= Beginning of Section =

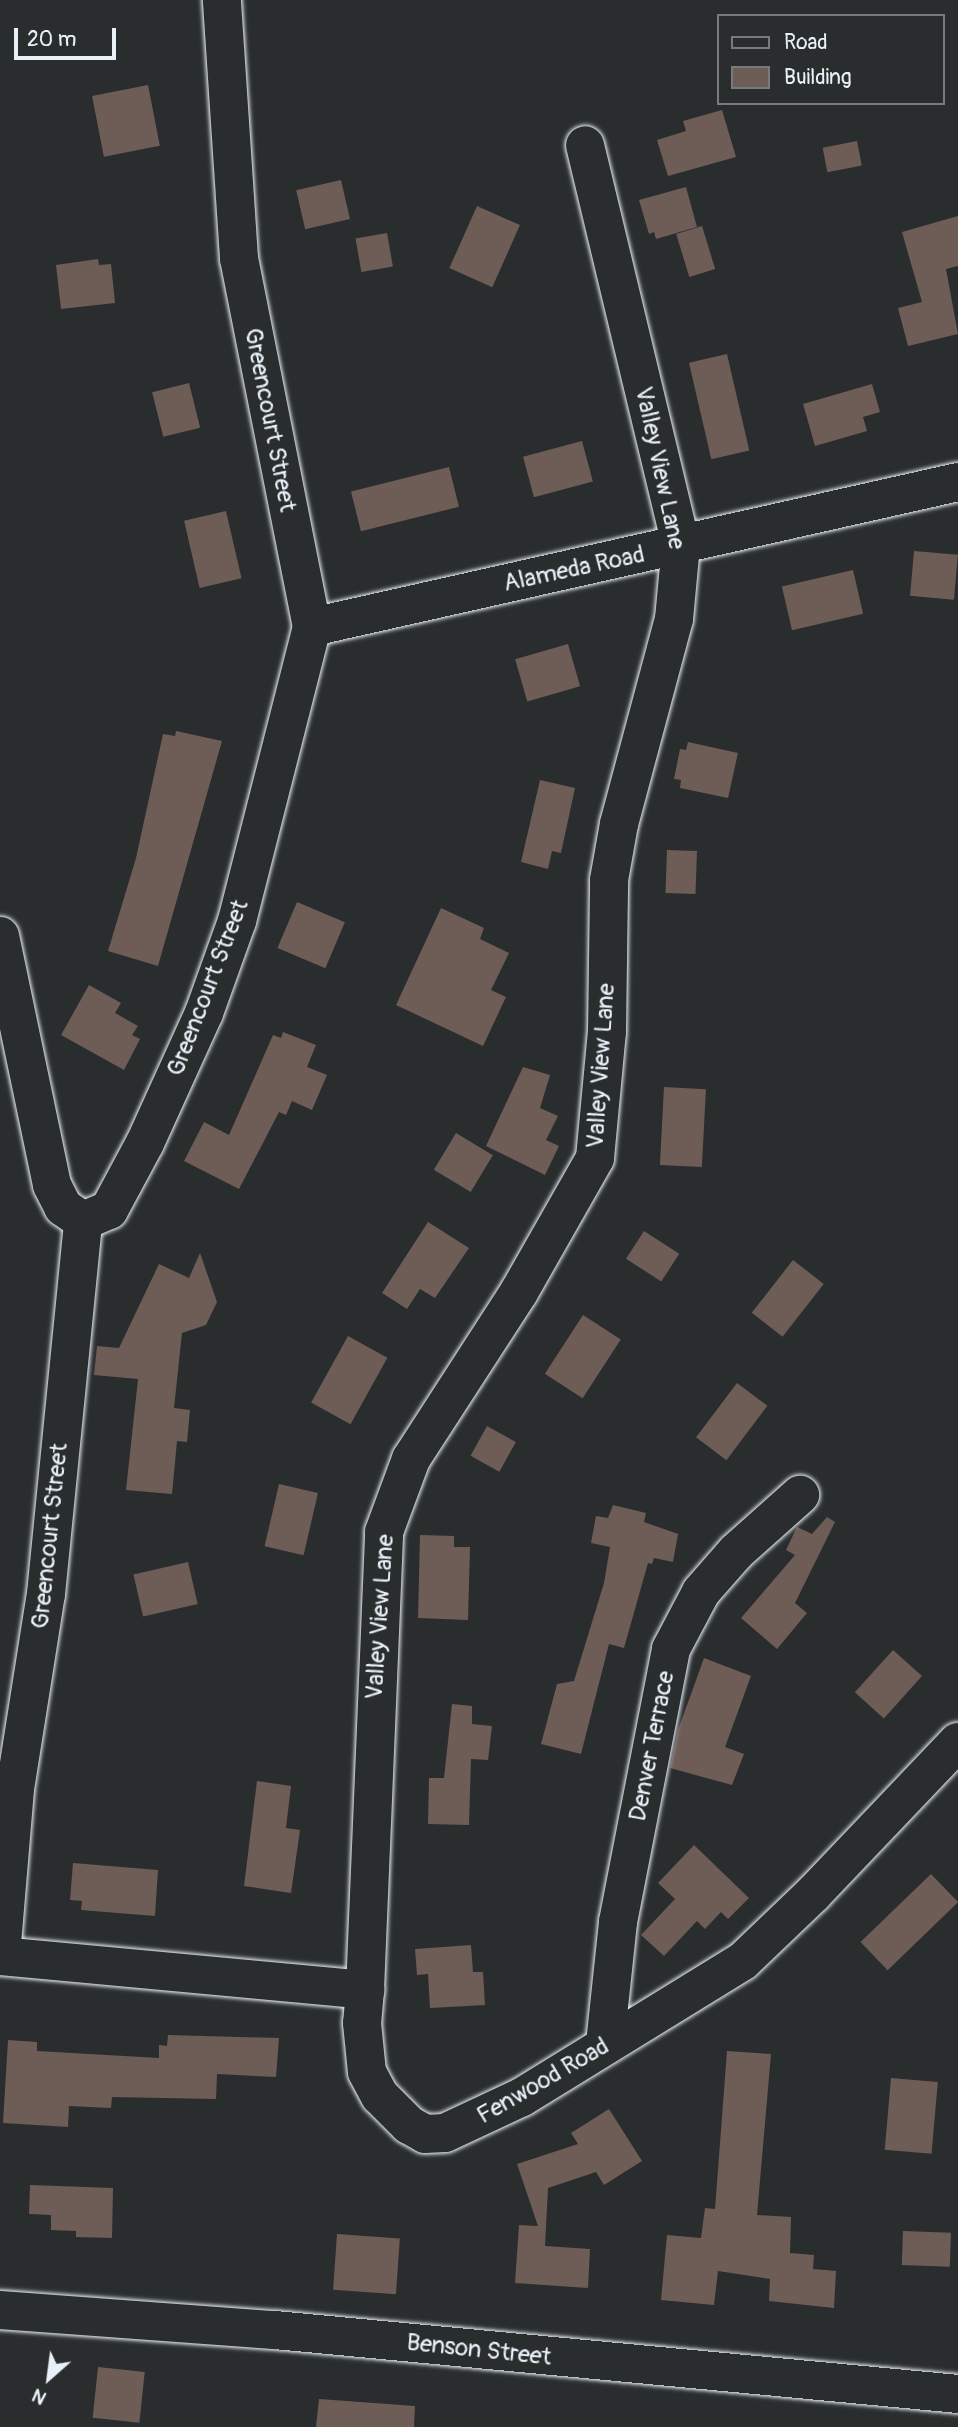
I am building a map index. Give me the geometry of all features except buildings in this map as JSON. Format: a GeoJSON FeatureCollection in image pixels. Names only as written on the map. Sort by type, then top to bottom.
{"type":"FeatureCollection","features":[{"type":"Feature","properties":{"kind":"street","name":"Greencourt Street"},"geometry":{"type":"LineString","coordinates":[[0,1956],[15,1789],[46,1594],[83,1221],[108,1210],[145,1143],[204,1013],[237,921],[312,627],[239,258],[222,0]]}},
{"type":"Feature","properties":{"kind":"street","name":"Valley View Lane"},"geometry":{"type":"LineString","coordinates":[[365,1990],[384,1532],[411,1459],[519,1293],[595,1158],[607,1032],[609,880],[619,824],[674,619],[681,545],[585,145]]}},
{"type":"Feature","properties":{"kind":"street","name":"Alameda Road"},"geometry":{"type":"LineString","coordinates":[[312,627],[958,482]]}},
{"type":"Feature","properties":{"kind":"street"},"geometry":{"type":"LineString","coordinates":[[0,936],[52,1185],[63,1208],[83,1221]]}},
{"type":"Feature","properties":{"kind":"street","name":"Denver Terrace"},"geometry":{"type":"LineString","coordinates":[[606,2044],[618,1922],[671,1649],[686,1615],[709,1582],[800,1495]]}},
{"type":"Feature","properties":{"kind":"street","name":"Fenwood Road"},"geometry":{"type":"LineString","coordinates":[[365,1990],[362,2023],[367,2072],[393,2111],[425,2134],[445,2133],[488,2115],[710,1985],[759,1947],[958,1742]]}},
{"type":"Feature","properties":{"kind":"street"},"geometry":{"type":"LineString","coordinates":[[0,1956],[365,1990]]}},
{"type":"Feature","properties":{"kind":"street","name":"Benson Street"},"geometry":{"type":"LineString","coordinates":[[0,2310],[275,2330],[958,2394]]}}]}
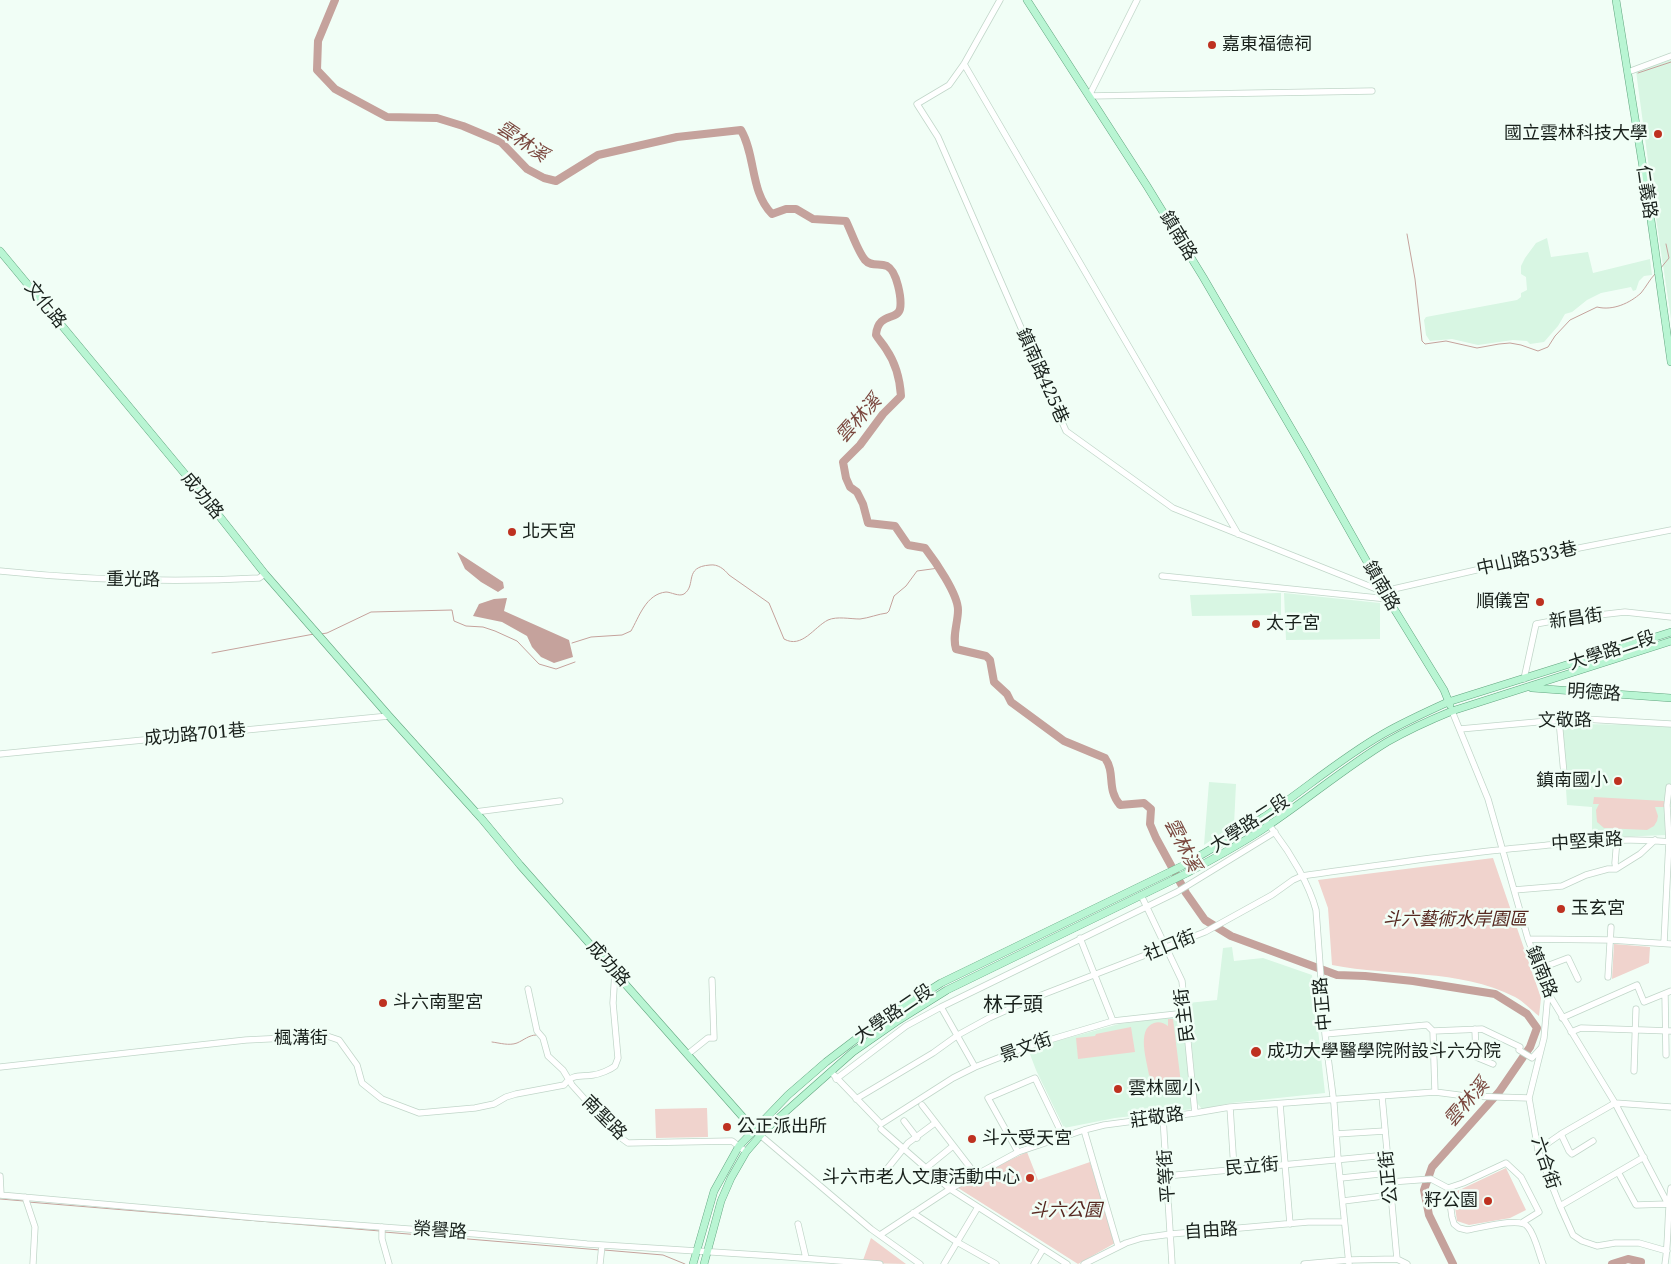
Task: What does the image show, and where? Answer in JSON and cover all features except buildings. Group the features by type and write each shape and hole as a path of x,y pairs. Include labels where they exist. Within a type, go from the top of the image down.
{"main road":[{"name":"鎮南路","path":"1027,0 1147,186 1203,277 1386,596 1434,674 1452,711"},
{"name":"仁義路","path":"1616,0 1648,199 1671,362"},
{"name":"文化路","path":"0,251 88,359"},
{"name":"成功路","path":"88,359 265,574 757,1133"},
{"name":"大學路二段","path":"757,1133 788,1095 826,1062 873,1026 912,1001 941,983 1168,873 1221,844 1264,817 1342,760 1382,734 1448,702 1671,632"},
{"name":"大學路二段","path":"757,1133 854,1052 947,990 1187,873 1268,826 1386,743 1452,711 1671,641"},
{"path":"1524,679 1526,688"},
{"name":"明德路","path":"1526,688 1671,698"},
{"path":"1382,734 1386,743"},
{"path":"1090,910 1094,918"},
{"path":"912,1001 918,1008"},
{"path":"693,1264 714,1191 739,1146 757,1133"},
{"path":"704,1264 721,1201 731,1178 757,1133"}],"street":[{"path":"1000,0 964,64 1238,534"},
{"path":"1138,0 1089,96 1372,91"},
{"path":"1628,72 1671,56"},
{"name":"鎮南路425巷","path":"964,64 949,85 917,104 938,137 1066,431 1173,508 1386,596"},
{"name":"中山路533巷","path":"1386,596 1389,590 1444,577 1533,557 1671,530"},
{"name":"重光路","path":"0,571 78,578 156,581 259,578 265,574"},
{"path":"1162,576 1386,596"},
{"name":"新昌街","path":"1524,679 1536,624 1625,612 1671,617"},
{"name":"鎮南路","path":"1452,711 1488,799 1528,939 1548,993 1615,1103 1668,1204"},
{"name":"成功路701巷","path":"0,754 389,716"},
{"name":"文敬路","path":"1460,729 1584,719 1671,724"},
{"path":"1559,720 1565,785"},
{"path":"1664,943 1670,842 1667,805 1669,787"},
{"path":"475,812 560,801"},
{"name":"中正路","path":"1264,817 1268,826 1275,832 1302,876 1312,895 1316,910 1325,1034 1334,1099 1338,1159 1349,1262"},
{"name":"大學路二段","path":"836,1079 906,1026 1080,938 1177,892 1275,832"},
{"path":"1616,869 1618,839"},
{"name":"中堅東路","path":"1502,849 1618,839 1670,842"},
{"path":"1514,890 1562,886 1594,873 1616,869 1640,854 1655,840"},
{"name":"社口街","path":"856,1099 933,1053 958,1035 989,1018 1034,998 1204,932 1272,896 1293,880 1302,876 1502,849"},
{"name":"民主街","path":"1141,895 1182,981 1195,1113"},
{"path":"1608,977 1611,927"},
{"path":"1080,938 1113,1021"},
{"path":"1528,939 1611,940 1671,944"},
{"path":"1539,969 1568,958 1578,979"},
{"name":"楓溝街","path":"0,1067 246,1040 327,1036 339,1040 356,1065 362,1083 382,1100 419,1113 445,1112 485,1106 511,1096 564,1085 568,1080 580,1075 593,1075 615,1066 618,1058 613,1003 614,972"},
{"path":"688,1054 708,1038 714,1038 712,980"},
{"path":"1562,1018 1637,985 1644,1002 1668,992 1666,1055"},
{"name":"南聖路","path":"528,989 537,1031 543,1038 548,1056 563,1070 568,1080 617,1136 628,1143 732,1141 746,1152"},
{"name":"六合街","path":"1548,993 1544,1038 1529,1098 1538,1150 1573,1235 1582,1241 1597,1246 1626,1242 1639,1243 1667,1251"},
{"path":"941,1007 975,1068"},
{"path":"1634,1071 1636,1009"},
{"name":"景文街","path":"881,1127 953,1078 1029,1046 1113,1021 1186,1013"},
{"path":"1325,1034 1427,1025 1434,1032 1435,1092"},
{"path":"1571,1032 1581,1028 1668,1030"},
{"path":"1475,1029 1476,1057 1493,1064"},
{"path":"1434,1032 1482,1030 1520,1047 1519,1050 1532,1058 1541,1048"},
{"path":"831,1072 903,1149 950,1189 1067,1264"},
{"path":"1018,1152 988,1098 1035,1078 1063,1136"},
{"name":"莊敬路","path":"880,1235 950,1189 1018,1152 1063,1136 1104,1125 1230,1107 1435,1092 1466,1096 1529,1098"},
{"name":"公正街","path":"1382,1096 1397,1259"},
{"path":"1538,1150 1561,1134 1615,1103 1671,1107"},
{"path":"1280,1104 1290,1224"},
{"path":"922,1105 976,1175"},
{"path":"1230,1107 1234,1169"},
{"name":"平等街","path":"1163,1117 1172,1264"},
{"path":"904,1121 917,1138"},
{"path":"887,1169 903,1149 935,1123"},
{"path":"1084,1130 1118,1246"},
{"path":"1336,1134 1385,1130"},
{"name":"成功路","path":"757,1133 880,1235 919,1264"},
{"path":"1561,1134 1572,1154 1592,1142"},
{"path":"926,1168 953,1146"},
{"name":"民立街","path":"1166,1176 1387,1155"},
{"path":"1560,1206 1644,1157"},
{"path":"1390,1182 1431,1179 1448,1188 1506,1163 1521,1177 1539,1212 1523,1222 1467,1230 1459,1228 1454,1224 1452,1217 1448,1188"},
{"path":"1618,1172 1636,1205 1668,1204"},
{"path":"1341,1178 1389,1173"},
{"path":"0,1176 1,1195"},
{"path":"1665,1264 1668,1204 1671,1188"},
{"name":"榮譽路","path":"1,1195 259,1218 880,1264"},
{"path":"1343,1201 1391,1195"},
{"path":"25,1197 35,1227 33,1264"},
{"path":"944,1264 978,1207"},
{"path":"913,1213 957,1242 996,1264"},
{"name":"自由路","path":"1084,1264 1118,1246 1142,1238 1290,1224 1344,1222"},
{"path":"1523,1222 1529,1228 1543,1264"},
{"path":"798,1224 806,1258"},
{"path":"382,1227 382,1239 389,1264"},
{"path":"600,1264 602,1244"},
{"path":"1034,1264 1043,1249"},
{"path":"774,1264 775,1256"},
{"path":"1304,1264 1397,1259 1407,1264"}],"shaded area":[{"name":"國立雲林科技大學","path":"1671,59 1671,319 1636,71"},
{"path":"1547,238 1551,257 1588,252 1593,273 1650,259 1652,275 1644,276 1639,281 1636,290 1633,291 1631,287 1601,293 1587,300 1572,312 1565,314 1558,326 1544,342 1530,344 1527,341 1513,340 1478,345 1452,339 1430,341 1426,335 1424,320 1426,317 1517,300 1521,297 1521,293 1527,290 1526,277 1521,274 1521,266 1536,243"},
{"path":"457,552 503,582 504,588 498,592 481,582 465,569"},
{"path":"1281,593 1281,615 1192,616 1190,595"},
{"path":"1284,593 1380,603 1380,639 1286,640"},
{"path":"507,598 504,611 569,640 573,657 554,663 541,657 532,647 527,636 502,622 473,616 479,604 494,599"},
{"name":"鎮南國小","path":"1562,725 1671,725 1671,807 1665,808 1666,835 1592,838 1592,807 1567,805"},
{"path":"1209,782 1236,784 1234,825 1204,845"},
{"name":"成功大學醫學院附設斗六分院","path":"1232,947 1234,961 1263,958 1312,975 1325,1093 1231,1103 1202,1109 1197,1103 1188,1003 1217,1000 1223,948"},
{"name":"雲林國小","path":"1182,1016 1193,1109 1115,1118 1064,1128 1028,1049 1119,1024"}],"green space":[{"path":"1594,797 1664,801 1664,807 1655,807 1658,816 1657,821 1654,826 1647,830 1604,828 1597,822 1596,810 1599,804 1593,804"},
{"name":"斗六藝術水岸園區","path":"1493,858 1541,998 1539,1016 1515,997 1471,981 1332,965 1328,908 1318,880"},
{"path":"1614,944 1650,947 1649,963 1612,979"},
{"path":"1168,1019 1173,1019 1181,1083 1173,1084 1172,1078 1166,1083 1158,1083 1149,1075 1144,1046 1145,1032 1149,1026 1156,1022 1168,1026"},
{"path":"1131,1027 1135,1052 1078,1059 1076,1038 1095,1036 1096,1034"},
{"path":"707,1108 708,1137 656,1138 655,1109"},
{"name":"斗六公園","path":"1027,1152 1038,1180 1090,1162 1115,1243 1078,1264 955,1186"},
{"name":"籽公園","path":"1506,1168 1526,1210 1510,1218 1469,1225 1457,1221 1453,1193"},
{"path":"871,1238 906,1264 862,1263"}],"waterway":[{"name":"雲林溪","path":"335,0 318,41 317,70 335,89 387,117 437,118 463,126 501,142 527,169 544,178 556,181 598,155 677,137 741,130 746,140 756,185 765,205 772,214 786,209 796,209 813,219 846,221 865,260 872,264 887,266 891,269 898,286 900,309 898,313 880,323 876,335 894,365 901,396 883,414 860,445 843,462 846,478 850,487 857,492 863,504 868,523 895,526 908,545 925,548 945,578 957,603 956,649 986,656 990,660 994,682 1007,694 1011,702 1064,741 1105,758 1110,770 1113,793 1120,805 1144,803 1151,809 1150,824 1156,838 1186,893 1205,920 1231,936 1337,975 1413,981 1495,994 1527,1014 1537,1028 1530,1047 1499,1092 1432,1167 1424,1190 1429,1215 1453,1264"},
{"path":"1638,73 1671,62"},
{"path":"1407,234 1415,279 1422,341 1425,344 1446,341 1477,348 1510,343 1538,351 1548,347 1555,336 1570,320 1597,307 1615,307 1632,300 1641,293 1655,274"},
{"path":"1660,269 1669,258 1666,244"},
{"path":"572,643 591,637 622,635 631,631 644,607 653,597 666,592 684,594 690,586 693,573 702,566 716,565 721,567 729,575 769,603 784,639 790,641 797,641 808,636 828,620 839,618 860,619 887,613 894,596 906,586 917,571 939,568"},
{"path":"321,634 327,633 371,612 452,610 454,621 466,626 483,627 517,641 539,664 556,669 575,662"},
{"path":"212,653 314,634"},
{"path":"492,1042 514,1044 536,1035"},
{"path":"0,1199 24,1201"},
{"path":"28,1202 380,1231"},
{"path":"384,1232 600,1250"},
{"path":"604,1250 663,1255 685,1264"},
{"name":"雲林溪","path":"1612,1264 1628,1259 1641,1262"}],"place":[{"name":"嘉東福德祠","path":"1212,45"},
{"name":"國立雲林科技大學","path":"1658,134"},
{"name":"北天宮","path":"512,532"},
{"name":"順儀宮","path":"1540,602"},
{"name":"太子宮","path":"1256,624"},
{"name":"鎮南國小","path":"1618,781"},
{"name":"玉玄宮","path":"1561,909"},
{"name":"斗六南聖宮","path":"383,1003"},
{"name":"成功大學醫學院附設斗六分院","path":"1256,1052"},
{"name":"雲林國小","path":"1118,1089"},
{"name":"公正派出所","path":"727,1127"},
{"name":"斗六受天宮","path":"972,1139"},
{"name":"斗六市老人文康活動中心","path":"1030,1178"},
{"name":"籽公園","path":"1488,1201"}],"district":[{"name":"林子頭","path":"1013,1005"}]}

= End of Section =

§ WHAT TO DO
What lines above contain "成功大學醫學院附設斗六分院"? Copy them out.

§ FINAL ANSWER
{"name":"成功大學醫學院附設斗六分院","path":"1232,947 1234,961 1263,958 1312,975 1325,1093 1231,1103 1202,1109 1197,1103 1188,1003 1217,1000 1223,948"},
{"name":"成功大學醫學院附設斗六分院","path":"1256,1052"},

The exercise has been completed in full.